IT Brief UK - Technology news for CIOs & IT decision-makers
Story image
ExtraHop open sources its machine learning dataset
Thu, 14th Sep 2023

ExtraHop, a provider of cloud-native network detection and response (NDR), has announced it is open-sourcing its expansive 16 million-row dataset - one of the most robust available - to help defend against domains generated by algorithm (DGAs). It is to level the playing field for defenders and empower businesses of all sizes to better secure their organisations by strengthening defences against malware and botnet operations.

Amid a widening cybersecurity skills gap (up 26% in the last year) and dwindling resources, the cyber landscape is rapidly evolving. As new threats rapidly appear, open-sourced research and datasets are a solution to overcoming the challenges security teams face daily.

“The challenges we face in security are formidable and dynamic, and, with this initiative, we’re democratising the tools needed for threat research detection for security teams of all sizes, backgrounds, and industries,” says Raja Mukerji, chief scientist and co-founder of ExtraHop.

“Collaboration among the cybersecurity community is invaluable - coming together to share our best work is the only way to remain on the offence and put attackers at a disadvantage.

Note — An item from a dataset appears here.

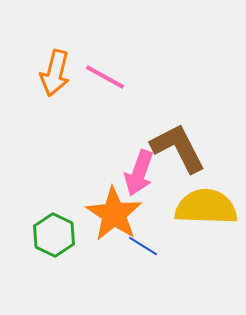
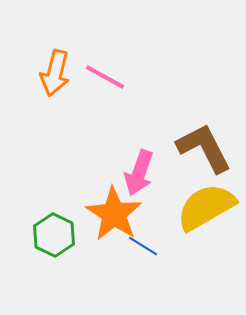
brown L-shape: moved 26 px right
yellow semicircle: rotated 32 degrees counterclockwise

Our research will be a game-changer for the community, and we encourage other teams to open source their own insights that will similarly benefit the industry at large.”

Striving for industry collaboration, ExtraHop is releasing its DGA detector dataset, made up of more than 16 million rows of data, on GitHub to help security teams identify malicious activity in their environments before it becomes a business problem.

DGAs are used by threat actors to maintain control within an organisation's environment upon entering a network, making attacks challenging to detect and stop. 

Initially built for ExtraHop's award-winning NDR platform, Reveal(x), this research can now be used by any security researcher to construct their machine learning (ML) classifier model to more quickly identify DGAs and intervene in attacks with more incredible speed and precision. Since its implementation in Reveal(x), the ExtraHop DGA model has demonstrated more than 98% accuracy.

ExtraHop's Reveal(x) 360 platform is the only network detection and response platform that delivers the 360-degree visibility needed to uncover the cyber truth. When organisations have full network transparency with ExtraHop, they see more, know more, and stop more cyberattacks.

“Giving threat actors the ability to operate undetected and an uptick in these types of attacks, DGAs are increasingly considered a major threat to businesses today,” says Todd Kemmerling, director of data science at ExtraHop. “As we began developing a model for detecting DGAs, it became apparent there was a lack of public datasets accessible to security teams with a wide-ranging set of resources. With this dataset, we are filling that gap, giving any security team access to the pivotal data needed to detect DGAs swiftly.”